PROMPT:
Rewrite the lines from the first one through the line containing "island: Île de la Tortue", substituting "collected by" for "collectors" and leaving everything else as it is.

DATA LINES:
↓

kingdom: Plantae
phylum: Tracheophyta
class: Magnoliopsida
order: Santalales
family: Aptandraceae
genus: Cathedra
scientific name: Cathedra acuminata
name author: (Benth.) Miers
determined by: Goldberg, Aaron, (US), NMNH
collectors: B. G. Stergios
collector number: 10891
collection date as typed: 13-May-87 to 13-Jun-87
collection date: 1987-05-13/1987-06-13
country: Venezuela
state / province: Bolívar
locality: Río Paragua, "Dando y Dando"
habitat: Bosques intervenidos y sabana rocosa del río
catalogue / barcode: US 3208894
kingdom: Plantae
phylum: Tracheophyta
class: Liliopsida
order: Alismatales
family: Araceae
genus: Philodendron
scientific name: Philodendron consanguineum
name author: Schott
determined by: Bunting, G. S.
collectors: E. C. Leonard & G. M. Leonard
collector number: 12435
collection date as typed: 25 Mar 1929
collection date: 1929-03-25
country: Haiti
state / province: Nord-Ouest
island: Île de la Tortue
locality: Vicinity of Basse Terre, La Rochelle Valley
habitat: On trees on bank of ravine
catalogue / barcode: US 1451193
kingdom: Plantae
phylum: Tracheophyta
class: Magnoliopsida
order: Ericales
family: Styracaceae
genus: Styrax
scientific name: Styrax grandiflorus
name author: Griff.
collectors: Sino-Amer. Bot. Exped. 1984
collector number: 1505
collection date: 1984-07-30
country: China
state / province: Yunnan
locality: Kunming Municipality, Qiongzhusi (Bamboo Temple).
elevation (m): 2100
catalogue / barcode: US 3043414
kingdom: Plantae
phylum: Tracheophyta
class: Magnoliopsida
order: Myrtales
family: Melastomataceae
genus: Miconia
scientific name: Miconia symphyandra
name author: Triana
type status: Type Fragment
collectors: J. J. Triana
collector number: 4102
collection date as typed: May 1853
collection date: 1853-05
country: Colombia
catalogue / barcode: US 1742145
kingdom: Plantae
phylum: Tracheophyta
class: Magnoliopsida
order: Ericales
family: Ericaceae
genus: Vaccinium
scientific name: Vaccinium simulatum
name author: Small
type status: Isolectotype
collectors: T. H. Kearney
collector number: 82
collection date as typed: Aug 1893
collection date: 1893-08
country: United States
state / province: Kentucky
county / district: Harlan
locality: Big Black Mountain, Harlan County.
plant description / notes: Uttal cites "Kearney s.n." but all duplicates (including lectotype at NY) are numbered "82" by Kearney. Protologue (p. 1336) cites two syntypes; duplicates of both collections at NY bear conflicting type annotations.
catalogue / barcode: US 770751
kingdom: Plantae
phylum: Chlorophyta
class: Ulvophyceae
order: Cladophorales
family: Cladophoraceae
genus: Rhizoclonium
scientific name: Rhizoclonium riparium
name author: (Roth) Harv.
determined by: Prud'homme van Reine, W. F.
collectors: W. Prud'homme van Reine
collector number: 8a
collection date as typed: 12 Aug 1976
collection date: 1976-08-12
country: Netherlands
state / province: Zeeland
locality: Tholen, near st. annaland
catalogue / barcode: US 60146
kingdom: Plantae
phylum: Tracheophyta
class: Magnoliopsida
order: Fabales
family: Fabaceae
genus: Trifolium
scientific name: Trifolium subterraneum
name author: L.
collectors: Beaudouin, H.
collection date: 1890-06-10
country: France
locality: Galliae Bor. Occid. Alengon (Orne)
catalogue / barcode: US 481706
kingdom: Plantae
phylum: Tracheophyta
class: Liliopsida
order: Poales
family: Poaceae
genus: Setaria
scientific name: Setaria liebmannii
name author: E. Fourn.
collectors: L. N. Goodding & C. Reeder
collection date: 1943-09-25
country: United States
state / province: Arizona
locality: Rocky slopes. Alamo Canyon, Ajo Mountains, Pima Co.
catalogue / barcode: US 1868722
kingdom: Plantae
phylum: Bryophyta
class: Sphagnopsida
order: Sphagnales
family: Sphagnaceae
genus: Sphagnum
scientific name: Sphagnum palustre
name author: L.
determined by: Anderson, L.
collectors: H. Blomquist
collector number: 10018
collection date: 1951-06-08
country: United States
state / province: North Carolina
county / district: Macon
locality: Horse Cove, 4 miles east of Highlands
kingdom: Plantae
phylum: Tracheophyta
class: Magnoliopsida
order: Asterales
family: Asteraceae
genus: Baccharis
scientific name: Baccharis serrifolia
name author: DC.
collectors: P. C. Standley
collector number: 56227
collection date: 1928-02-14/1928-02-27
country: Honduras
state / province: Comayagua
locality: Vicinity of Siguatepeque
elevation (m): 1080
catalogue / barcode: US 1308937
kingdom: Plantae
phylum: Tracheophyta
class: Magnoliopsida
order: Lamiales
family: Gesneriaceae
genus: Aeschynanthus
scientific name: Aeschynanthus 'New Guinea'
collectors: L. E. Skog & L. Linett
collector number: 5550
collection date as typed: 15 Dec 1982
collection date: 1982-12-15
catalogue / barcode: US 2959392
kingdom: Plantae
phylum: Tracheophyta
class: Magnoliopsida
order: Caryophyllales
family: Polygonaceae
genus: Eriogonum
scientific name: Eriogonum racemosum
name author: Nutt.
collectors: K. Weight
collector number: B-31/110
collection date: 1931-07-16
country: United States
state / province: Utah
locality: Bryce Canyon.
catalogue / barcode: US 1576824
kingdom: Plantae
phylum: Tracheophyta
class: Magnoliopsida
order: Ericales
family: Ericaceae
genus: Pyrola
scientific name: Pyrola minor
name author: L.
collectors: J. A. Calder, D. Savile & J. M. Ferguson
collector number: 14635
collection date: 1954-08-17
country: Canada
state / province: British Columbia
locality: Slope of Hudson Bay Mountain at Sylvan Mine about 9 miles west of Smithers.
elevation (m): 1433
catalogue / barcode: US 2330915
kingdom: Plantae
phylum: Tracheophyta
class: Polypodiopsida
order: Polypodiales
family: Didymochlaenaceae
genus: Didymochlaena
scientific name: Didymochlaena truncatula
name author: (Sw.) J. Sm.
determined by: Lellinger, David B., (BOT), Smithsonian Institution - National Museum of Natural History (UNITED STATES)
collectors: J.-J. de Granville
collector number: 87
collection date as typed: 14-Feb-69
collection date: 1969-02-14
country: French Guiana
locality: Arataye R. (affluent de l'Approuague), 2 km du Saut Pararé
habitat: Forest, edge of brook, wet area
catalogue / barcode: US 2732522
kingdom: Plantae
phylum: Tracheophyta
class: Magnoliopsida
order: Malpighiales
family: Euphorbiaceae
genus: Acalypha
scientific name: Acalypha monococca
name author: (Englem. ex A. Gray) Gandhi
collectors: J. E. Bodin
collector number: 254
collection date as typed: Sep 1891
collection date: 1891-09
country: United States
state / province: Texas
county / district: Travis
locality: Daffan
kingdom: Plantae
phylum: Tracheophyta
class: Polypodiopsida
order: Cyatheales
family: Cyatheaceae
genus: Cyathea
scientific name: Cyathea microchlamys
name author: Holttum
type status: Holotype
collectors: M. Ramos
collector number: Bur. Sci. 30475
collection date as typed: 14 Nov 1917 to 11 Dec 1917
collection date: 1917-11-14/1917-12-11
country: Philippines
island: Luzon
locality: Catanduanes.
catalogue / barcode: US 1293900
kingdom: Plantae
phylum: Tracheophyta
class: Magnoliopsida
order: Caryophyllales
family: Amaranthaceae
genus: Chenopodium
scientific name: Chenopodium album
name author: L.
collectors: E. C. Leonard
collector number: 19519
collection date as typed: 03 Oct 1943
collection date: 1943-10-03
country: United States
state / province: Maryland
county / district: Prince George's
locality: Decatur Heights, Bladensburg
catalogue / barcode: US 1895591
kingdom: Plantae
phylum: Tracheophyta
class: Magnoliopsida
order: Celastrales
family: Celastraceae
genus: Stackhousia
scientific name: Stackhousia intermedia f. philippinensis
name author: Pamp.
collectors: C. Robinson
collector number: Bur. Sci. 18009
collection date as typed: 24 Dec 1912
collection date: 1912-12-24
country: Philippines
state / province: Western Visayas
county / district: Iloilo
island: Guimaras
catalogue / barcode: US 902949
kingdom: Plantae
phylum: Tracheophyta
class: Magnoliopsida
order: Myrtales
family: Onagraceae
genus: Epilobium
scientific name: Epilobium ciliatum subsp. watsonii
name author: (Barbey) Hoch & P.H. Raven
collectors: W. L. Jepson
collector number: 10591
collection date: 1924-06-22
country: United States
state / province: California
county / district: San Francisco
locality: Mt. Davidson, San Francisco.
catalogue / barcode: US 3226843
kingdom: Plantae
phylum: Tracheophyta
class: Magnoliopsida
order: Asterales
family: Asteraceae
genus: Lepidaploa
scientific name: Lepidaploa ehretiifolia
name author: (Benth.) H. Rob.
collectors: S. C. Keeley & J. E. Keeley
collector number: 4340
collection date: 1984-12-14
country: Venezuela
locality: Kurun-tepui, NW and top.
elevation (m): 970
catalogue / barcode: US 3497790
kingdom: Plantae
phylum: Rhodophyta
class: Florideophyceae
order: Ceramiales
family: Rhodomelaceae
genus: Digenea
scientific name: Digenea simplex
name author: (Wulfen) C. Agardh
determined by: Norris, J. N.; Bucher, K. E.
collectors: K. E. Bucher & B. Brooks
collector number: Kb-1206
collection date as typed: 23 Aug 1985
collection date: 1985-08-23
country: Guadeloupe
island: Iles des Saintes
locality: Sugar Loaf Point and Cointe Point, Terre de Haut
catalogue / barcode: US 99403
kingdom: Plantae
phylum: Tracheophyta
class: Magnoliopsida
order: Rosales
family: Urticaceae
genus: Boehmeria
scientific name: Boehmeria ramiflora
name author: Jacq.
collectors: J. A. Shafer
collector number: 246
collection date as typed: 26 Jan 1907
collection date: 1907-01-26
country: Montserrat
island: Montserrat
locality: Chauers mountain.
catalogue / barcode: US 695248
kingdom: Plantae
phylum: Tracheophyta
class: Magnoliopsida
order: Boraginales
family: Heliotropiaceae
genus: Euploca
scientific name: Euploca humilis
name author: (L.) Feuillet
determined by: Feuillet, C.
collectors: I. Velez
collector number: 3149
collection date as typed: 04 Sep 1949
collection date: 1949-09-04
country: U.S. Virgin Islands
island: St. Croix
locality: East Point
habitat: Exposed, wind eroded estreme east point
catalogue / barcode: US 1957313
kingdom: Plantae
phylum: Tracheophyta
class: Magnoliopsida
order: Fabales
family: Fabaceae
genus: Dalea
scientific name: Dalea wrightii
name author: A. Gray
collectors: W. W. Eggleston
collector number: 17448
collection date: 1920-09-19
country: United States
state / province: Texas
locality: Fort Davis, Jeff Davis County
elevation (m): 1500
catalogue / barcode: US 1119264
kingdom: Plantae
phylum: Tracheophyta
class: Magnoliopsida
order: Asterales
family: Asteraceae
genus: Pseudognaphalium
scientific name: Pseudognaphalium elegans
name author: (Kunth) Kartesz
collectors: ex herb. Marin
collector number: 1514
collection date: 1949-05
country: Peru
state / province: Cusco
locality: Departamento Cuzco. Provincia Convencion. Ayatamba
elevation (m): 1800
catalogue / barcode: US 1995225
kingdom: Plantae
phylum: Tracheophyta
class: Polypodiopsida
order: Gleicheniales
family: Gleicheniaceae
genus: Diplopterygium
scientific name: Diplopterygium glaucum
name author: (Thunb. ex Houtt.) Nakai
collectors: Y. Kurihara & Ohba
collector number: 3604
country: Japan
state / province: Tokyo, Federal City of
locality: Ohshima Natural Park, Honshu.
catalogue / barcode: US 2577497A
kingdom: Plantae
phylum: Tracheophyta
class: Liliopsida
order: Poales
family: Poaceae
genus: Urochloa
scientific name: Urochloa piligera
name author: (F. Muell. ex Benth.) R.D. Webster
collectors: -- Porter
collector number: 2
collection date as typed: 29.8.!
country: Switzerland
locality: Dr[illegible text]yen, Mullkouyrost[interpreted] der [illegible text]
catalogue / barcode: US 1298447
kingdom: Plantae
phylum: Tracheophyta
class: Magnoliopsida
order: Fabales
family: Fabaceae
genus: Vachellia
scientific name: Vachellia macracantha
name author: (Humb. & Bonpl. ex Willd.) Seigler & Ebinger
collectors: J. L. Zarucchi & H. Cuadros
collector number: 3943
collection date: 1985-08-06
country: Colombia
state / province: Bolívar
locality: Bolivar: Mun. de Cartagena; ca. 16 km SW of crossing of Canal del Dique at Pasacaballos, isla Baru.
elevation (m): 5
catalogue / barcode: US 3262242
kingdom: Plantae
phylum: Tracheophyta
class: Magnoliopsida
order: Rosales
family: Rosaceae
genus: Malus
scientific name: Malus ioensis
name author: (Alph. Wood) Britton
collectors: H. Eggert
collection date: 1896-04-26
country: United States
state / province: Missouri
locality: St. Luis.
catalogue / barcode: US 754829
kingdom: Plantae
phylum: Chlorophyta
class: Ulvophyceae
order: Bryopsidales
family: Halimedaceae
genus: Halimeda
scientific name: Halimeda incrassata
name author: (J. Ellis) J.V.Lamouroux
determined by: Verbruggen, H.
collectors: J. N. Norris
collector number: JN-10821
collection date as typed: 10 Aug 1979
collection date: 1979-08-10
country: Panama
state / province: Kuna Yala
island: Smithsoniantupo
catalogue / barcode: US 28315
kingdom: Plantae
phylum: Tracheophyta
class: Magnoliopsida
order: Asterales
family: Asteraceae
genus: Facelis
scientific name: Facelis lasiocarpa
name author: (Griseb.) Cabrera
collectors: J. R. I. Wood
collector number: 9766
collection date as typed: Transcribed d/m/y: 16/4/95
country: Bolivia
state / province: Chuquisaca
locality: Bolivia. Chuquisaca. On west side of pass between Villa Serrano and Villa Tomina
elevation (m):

↑

ANSWER IN FULL:
kingdom: Plantae
phylum: Tracheophyta
class: Magnoliopsida
order: Santalales
family: Aptandraceae
genus: Cathedra
scientific name: Cathedra acuminata
name author: (Benth.) Miers
determined by: Goldberg, Aaron, (US), NMNH
collected by: B. G. Stergios
collector number: 10891
collection date as typed: 13-May-87 to 13-Jun-87
collection date: 1987-05-13/1987-06-13
country: Venezuela
state / province: Bolívar
locality: Río Paragua, "Dando y Dando"
habitat: Bosques intervenidos y sabana rocosa del río
catalogue / barcode: US 3208894
kingdom: Plantae
phylum: Tracheophyta
class: Liliopsida
order: Alismatales
family: Araceae
genus: Philodendron
scientific name: Philodendron consanguineum
name author: Schott
determined by: Bunting, G. S.
collected by: E. C. Leonard & G. M. Leonard
collector number: 12435
collection date as typed: 25 Mar 1929
collection date: 1929-03-25
country: Haiti
state / province: Nord-Ouest
island: Île de la Tortue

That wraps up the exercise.